Michel Barnier's full speech
For upcoming events, please have a look at our newsletter
EU in the media this week
Every week, we pick out one of the week's most interesting stories or comment pieces….which does not mean we agree with everything it says:
UK membership of European single market worth 4% more in GDP by Larry Elliott in the Guardian
EU fact of the week
The EU budget is organised in 7-year cycles called multi-annual financial frameworks. It defines the EU's long-term spending priorities in line with political priorities agreed by the member states and sets annual maximum amounts to be spent on each priority. The financial framework stretches over several years to ensure sound and responsible financial planning and management.
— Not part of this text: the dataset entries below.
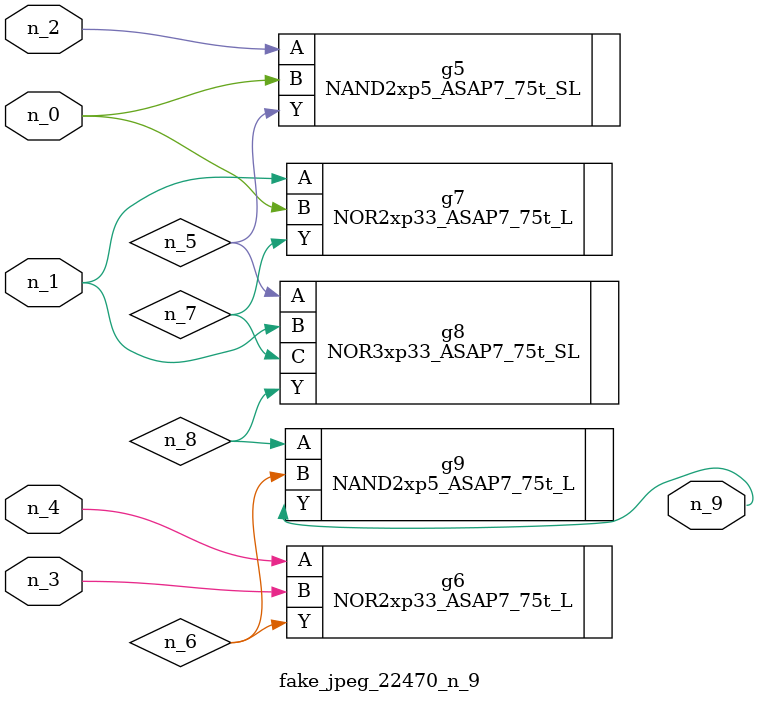
<source format=v>
module fake_jpeg_22470_n_9 (n_3, n_2, n_1, n_0, n_4, n_9);

input n_3;
input n_2;
input n_1;
input n_0;
input n_4;

output n_9;

wire n_8;
wire n_6;
wire n_5;
wire n_7;

NAND2xp5_ASAP7_75t_SL g5 ( 
.A(n_2),
.B(n_0),
.Y(n_5)
);

NOR2xp33_ASAP7_75t_L g6 ( 
.A(n_4),
.B(n_3),
.Y(n_6)
);

NOR2xp33_ASAP7_75t_L g7 ( 
.A(n_1),
.B(n_0),
.Y(n_7)
);

NOR3xp33_ASAP7_75t_SL g8 ( 
.A(n_5),
.B(n_1),
.C(n_7),
.Y(n_8)
);

NAND2xp5_ASAP7_75t_L g9 ( 
.A(n_8),
.B(n_6),
.Y(n_9)
);


endmodule
</source>
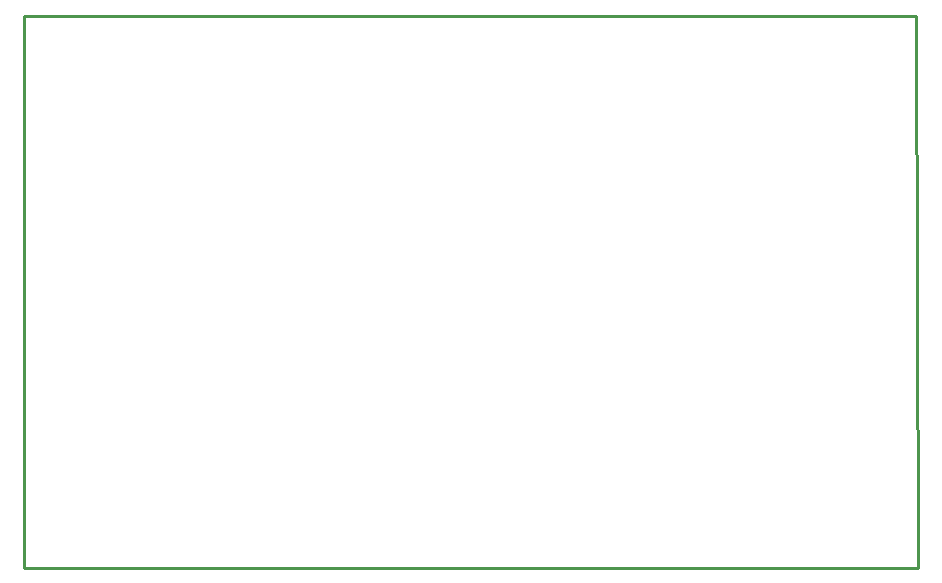
<source format=gko>
G04 Layer: BoardOutlineLayer*
G04 EasyEDA v6.5.40, 2024-02-29 21:32:03*
G04 cd2e8cfeff5242bcb39c02c4be924e2f,f2d9dfb49ed74d9cbdeda56209f77222,10*
G04 Gerber Generator version 0.2*
G04 Scale: 100 percent, Rotated: No, Reflected: No *
G04 Dimensions in millimeters *
G04 leading zeros omitted , absolute positions ,4 integer and 5 decimal *
%FSLAX45Y45*%
%MOMM*%

%ADD10C,0.2540*%
D10*
X7899400Y2705100D02*
G01*
X7899400Y2692400D01*
X330200Y2692400D01*
X330200Y7366000D01*
X700023Y7366000D01*
X723900Y7366000D01*
X685800Y7366000D02*
G01*
X7885780Y7366000D01*
X7886700Y7366000D02*
G01*
X7899400Y2705100D01*

%LPD*%
M02*

</source>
The EU budget stands at about 1% of the 28 EU countries' gross domestic product (GDP) – the total value of all goods and services produced in the EU. By contrast, the budgets of EU countries represent 47% of GDP on average. In fact, the EU budget is smaller than the Austrian or Belgian national budgets. As Commission President Jean-Claude Juncker put it earlier this week, the EU budget costs the European taxpayer one cup of coffee a day.
Tweet of the week
— Federica Mogherini (@FedericaMog) January 11, 2018
Quote of the week
"We are surprised that the UK is surprised that we are preparing for a scenario announced by the UK government itself," European Commission spokesman Margaritis Schinas.